Tag Archives: software

Learning languages

I’ve mentioned before that one of my sabbatical goals was to learn a new language (Hindi). I am not fluent, but I think I came a fair way with it, and I want to comment on the role of different technologies and approaches in our successes (and failures) as a family to learn the three languages that we tackled on this trip.

One of the most useful technologies we employed was the Rosetta Stone software. The kids loved Rosetta Stone, which we started using almost as soon as the sabbatical was approved to get them familiar with Hindi. They spent about 30 minutes at a time on it at the beginning. At our peak, this happened almost daily (after we left Pittsburgh but before we were settled in India. Eventually we hired a tutor (a wonderful friend now) to come for about an hour most days instead. The kids were far more resistant to being tutored than they were to using the software, but I feel we covered much more ground in those hours. We made up all sorts of games, retold fairy tales, played shop, and generally did our best to make it child friendly.

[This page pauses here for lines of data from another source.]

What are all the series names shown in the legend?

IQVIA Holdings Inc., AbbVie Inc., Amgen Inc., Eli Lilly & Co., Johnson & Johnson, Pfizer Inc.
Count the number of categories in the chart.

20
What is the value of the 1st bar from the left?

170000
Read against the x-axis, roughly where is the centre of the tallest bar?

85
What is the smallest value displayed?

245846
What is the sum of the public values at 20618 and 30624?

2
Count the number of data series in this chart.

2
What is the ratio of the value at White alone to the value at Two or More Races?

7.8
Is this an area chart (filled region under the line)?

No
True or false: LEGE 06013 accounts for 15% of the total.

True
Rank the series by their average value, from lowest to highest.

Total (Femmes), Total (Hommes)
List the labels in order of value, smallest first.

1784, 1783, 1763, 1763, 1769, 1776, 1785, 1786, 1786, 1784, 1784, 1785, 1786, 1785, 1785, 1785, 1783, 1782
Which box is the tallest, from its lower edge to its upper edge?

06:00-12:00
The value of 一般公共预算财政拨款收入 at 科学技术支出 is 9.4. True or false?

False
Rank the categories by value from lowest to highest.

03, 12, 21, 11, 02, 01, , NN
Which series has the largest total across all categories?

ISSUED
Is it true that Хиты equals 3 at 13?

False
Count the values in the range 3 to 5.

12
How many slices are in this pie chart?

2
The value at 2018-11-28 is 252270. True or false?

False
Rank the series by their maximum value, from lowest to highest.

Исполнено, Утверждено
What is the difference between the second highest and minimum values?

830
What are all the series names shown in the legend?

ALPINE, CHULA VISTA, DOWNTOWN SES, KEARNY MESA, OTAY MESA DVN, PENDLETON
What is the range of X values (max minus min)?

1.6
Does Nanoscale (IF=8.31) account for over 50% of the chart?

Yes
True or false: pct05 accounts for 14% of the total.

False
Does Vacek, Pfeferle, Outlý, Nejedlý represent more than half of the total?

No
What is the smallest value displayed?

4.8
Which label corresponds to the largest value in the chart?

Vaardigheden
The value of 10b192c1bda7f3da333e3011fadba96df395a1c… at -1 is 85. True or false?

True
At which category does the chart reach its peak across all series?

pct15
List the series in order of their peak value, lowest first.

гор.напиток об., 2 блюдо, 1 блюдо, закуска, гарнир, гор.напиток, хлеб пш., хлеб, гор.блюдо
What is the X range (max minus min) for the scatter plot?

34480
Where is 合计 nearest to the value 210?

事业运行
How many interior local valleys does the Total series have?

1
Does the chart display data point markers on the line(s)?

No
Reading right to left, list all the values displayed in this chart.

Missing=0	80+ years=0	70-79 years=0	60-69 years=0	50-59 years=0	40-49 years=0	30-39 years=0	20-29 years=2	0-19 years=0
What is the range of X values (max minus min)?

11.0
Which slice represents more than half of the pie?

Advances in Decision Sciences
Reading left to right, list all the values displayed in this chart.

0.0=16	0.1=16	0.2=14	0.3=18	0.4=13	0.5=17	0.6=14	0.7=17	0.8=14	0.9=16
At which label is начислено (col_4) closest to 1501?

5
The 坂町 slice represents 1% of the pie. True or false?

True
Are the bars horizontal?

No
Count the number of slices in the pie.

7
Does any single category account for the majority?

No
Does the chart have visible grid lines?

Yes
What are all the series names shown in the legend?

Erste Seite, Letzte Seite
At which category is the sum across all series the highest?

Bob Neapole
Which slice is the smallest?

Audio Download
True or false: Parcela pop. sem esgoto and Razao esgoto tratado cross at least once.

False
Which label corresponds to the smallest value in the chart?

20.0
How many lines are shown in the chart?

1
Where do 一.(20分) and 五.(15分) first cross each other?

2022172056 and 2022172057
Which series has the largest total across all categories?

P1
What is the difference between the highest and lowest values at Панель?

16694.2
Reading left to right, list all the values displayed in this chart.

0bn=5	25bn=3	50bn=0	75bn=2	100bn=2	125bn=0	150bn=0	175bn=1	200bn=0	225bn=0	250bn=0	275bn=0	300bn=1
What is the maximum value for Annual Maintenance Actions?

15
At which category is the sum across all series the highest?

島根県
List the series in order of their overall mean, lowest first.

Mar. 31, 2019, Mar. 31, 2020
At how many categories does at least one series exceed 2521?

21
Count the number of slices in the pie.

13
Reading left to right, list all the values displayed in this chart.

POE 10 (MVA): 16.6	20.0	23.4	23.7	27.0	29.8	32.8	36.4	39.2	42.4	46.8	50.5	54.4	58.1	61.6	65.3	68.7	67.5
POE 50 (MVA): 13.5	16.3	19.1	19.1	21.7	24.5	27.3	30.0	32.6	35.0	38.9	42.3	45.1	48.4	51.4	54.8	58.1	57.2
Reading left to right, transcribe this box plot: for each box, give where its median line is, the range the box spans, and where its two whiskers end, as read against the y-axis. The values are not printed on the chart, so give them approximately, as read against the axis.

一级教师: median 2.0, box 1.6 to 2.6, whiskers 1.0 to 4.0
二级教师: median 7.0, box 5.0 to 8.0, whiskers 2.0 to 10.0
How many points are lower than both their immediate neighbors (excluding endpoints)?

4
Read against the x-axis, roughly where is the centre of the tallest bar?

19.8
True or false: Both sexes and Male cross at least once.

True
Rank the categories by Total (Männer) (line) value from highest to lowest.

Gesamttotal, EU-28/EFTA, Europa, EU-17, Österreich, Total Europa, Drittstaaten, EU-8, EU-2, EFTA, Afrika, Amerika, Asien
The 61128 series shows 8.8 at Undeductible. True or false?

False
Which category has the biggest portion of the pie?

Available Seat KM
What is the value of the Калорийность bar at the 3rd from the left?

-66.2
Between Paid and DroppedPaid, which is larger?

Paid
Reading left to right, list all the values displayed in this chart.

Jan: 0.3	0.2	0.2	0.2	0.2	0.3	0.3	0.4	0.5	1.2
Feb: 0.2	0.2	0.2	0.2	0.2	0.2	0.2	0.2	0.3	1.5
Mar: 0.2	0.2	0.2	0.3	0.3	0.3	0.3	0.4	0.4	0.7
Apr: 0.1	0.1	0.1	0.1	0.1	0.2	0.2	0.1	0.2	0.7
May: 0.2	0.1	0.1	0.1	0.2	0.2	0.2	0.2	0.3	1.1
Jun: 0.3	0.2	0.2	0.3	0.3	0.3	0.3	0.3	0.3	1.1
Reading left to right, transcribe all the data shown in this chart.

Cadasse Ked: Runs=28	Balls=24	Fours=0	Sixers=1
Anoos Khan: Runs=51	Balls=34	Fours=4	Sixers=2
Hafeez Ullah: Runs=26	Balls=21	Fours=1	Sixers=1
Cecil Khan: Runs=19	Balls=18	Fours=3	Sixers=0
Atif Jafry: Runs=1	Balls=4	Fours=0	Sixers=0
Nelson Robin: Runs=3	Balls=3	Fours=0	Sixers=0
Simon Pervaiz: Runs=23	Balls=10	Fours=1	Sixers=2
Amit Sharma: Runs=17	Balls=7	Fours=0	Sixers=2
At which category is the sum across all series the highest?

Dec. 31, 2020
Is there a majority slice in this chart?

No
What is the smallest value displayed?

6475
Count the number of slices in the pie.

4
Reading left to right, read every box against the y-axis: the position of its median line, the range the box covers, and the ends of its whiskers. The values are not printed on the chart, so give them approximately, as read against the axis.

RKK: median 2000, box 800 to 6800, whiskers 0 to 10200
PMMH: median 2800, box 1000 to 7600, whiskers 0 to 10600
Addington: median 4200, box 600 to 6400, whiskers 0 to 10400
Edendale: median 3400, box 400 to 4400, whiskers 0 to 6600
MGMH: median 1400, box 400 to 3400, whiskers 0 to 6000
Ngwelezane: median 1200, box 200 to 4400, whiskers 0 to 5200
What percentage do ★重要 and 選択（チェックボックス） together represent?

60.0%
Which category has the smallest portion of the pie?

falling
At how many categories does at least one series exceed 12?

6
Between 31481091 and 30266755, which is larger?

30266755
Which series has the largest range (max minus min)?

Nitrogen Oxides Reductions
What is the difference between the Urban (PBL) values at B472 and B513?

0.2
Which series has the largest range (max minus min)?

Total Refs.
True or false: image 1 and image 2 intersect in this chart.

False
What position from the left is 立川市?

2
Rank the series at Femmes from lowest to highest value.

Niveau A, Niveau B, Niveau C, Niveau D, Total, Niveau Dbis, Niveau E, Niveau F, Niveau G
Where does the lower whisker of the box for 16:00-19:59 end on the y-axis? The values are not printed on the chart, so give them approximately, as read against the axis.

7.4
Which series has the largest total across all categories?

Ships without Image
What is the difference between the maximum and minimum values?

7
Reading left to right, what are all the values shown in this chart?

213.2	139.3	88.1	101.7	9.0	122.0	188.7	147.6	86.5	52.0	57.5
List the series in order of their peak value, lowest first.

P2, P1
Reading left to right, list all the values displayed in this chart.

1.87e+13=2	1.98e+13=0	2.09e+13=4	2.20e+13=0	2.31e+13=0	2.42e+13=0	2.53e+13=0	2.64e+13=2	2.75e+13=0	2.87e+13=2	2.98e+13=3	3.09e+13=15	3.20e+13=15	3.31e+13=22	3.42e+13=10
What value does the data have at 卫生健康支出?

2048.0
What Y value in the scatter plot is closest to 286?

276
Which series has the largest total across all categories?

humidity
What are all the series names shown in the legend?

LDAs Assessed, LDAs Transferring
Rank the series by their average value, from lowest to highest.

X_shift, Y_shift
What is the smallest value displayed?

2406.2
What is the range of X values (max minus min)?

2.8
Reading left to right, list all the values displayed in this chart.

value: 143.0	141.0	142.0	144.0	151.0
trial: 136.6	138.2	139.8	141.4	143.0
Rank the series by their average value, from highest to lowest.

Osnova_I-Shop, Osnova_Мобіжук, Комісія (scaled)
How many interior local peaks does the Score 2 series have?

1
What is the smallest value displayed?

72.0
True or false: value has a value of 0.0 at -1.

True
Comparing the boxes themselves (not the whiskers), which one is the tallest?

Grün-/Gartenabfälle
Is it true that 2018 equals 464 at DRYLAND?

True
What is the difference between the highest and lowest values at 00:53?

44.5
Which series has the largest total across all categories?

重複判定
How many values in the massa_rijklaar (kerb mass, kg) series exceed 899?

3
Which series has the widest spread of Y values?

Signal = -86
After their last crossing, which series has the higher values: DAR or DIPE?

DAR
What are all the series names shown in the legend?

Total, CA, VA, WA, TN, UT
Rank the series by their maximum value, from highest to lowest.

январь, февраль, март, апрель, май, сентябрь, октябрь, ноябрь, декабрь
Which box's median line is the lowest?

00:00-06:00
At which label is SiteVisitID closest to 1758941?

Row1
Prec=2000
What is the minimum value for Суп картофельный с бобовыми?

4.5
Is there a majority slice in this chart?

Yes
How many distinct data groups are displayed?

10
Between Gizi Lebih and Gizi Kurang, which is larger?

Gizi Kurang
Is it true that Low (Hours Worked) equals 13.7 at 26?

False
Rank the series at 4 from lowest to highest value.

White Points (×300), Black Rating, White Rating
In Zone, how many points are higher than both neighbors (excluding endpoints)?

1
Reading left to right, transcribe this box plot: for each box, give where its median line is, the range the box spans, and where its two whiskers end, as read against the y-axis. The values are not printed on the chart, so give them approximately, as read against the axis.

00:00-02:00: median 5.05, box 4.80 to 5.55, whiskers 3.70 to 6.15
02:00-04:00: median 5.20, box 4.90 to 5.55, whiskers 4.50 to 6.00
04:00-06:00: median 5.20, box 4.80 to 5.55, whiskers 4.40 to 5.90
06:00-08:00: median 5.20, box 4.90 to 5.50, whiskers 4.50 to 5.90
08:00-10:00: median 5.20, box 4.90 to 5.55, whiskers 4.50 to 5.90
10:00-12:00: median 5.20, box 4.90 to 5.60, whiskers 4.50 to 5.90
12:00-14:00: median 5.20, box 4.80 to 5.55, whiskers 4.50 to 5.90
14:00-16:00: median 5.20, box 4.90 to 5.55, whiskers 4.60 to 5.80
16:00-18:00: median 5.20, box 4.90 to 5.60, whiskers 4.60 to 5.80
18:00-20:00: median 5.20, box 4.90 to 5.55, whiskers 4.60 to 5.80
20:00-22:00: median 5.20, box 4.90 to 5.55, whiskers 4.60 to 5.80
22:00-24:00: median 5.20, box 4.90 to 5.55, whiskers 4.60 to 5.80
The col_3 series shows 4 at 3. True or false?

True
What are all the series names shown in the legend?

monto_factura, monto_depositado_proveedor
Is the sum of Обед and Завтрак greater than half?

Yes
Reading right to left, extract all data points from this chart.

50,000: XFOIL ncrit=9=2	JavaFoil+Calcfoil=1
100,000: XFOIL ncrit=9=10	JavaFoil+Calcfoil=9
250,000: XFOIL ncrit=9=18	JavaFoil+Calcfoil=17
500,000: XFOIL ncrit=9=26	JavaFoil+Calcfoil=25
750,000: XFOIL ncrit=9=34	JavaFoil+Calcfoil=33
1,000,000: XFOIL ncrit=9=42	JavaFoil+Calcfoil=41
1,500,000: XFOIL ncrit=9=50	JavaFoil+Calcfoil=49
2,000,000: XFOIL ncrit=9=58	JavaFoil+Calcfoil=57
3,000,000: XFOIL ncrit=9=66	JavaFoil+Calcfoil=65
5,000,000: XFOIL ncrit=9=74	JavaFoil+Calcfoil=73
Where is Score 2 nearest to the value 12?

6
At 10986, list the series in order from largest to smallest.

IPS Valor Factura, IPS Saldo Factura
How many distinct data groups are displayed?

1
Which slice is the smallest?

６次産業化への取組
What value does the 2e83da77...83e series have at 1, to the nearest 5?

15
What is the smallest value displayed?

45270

Hindi was a relatively hard language to learn (new alphabet, different sentence structures, and so on). Once we got past the vocabulary phase,  progress was slowish. Still, by the end of the fall we could have whole conversations in Hindi as a family. The kids were not alone in learning the language: Anind and I were trying very hard to learn it as well and we tried to speak it at meals, with our Indian driver, and so on. So between the tutoring and the daily practice opportunities, they used Rosetta Stone less and less.

The Rosetta Stone was not a pure success. It required the right context to be used — enough motivation, and not too much other support. We almost never used the German Rosetta Stone I bought, and of course the kids are far more fluent (they are immersed, unlike with Hindi, and it is a much easier language for them to learn). Use of Rosetta Stone is rare at this point, and mostly me.

You get free tutoring through the online package with Rosetta Stone, along with access to online games. The games are a fun way to practice but slow. When possible, I sign up and have a session with an online tutor. It is based on the material I’m currently covering in the software. However, they only let the kids do it when there’s no other remote participants, which is sometimes hard to find at popular times in the early stages of learning a language.

As a computer scientist, I cannot help but be impressed by the software. It is dedicated to learning language through immersion, and the authors have done an excellent job of maintaining that throughout the software and the tutoring sessions. It uses speech recognition to check pronunciation, and provides multi-media support for learning. And it works, if you put the time in with it, you learn. To my mind, it’s a success as an educational tool and an interactive tool. It supposedly has a social side as well, though as a Hindi learner I was one of few and could not take advantage of it. I’d be curious to see what it’s like.

It has always seemed such a shame to me, that learning multiple languages is not a norm in the United States. During our travels we met 10 year olds who spoke 5 or 6 languages, all with fluent ease. They never needed to touch a piece of software or a tutor. The world has become so small, yet so many of us in the United States fail to give our children the gift of understanding and the mastery of complexity that comes with learning multiple languages. Most of my swiss cousins have raised children who are bi- or tri- lingual, and without the errors that plague even my immersed children.  There is no substitute for that level of early exposure.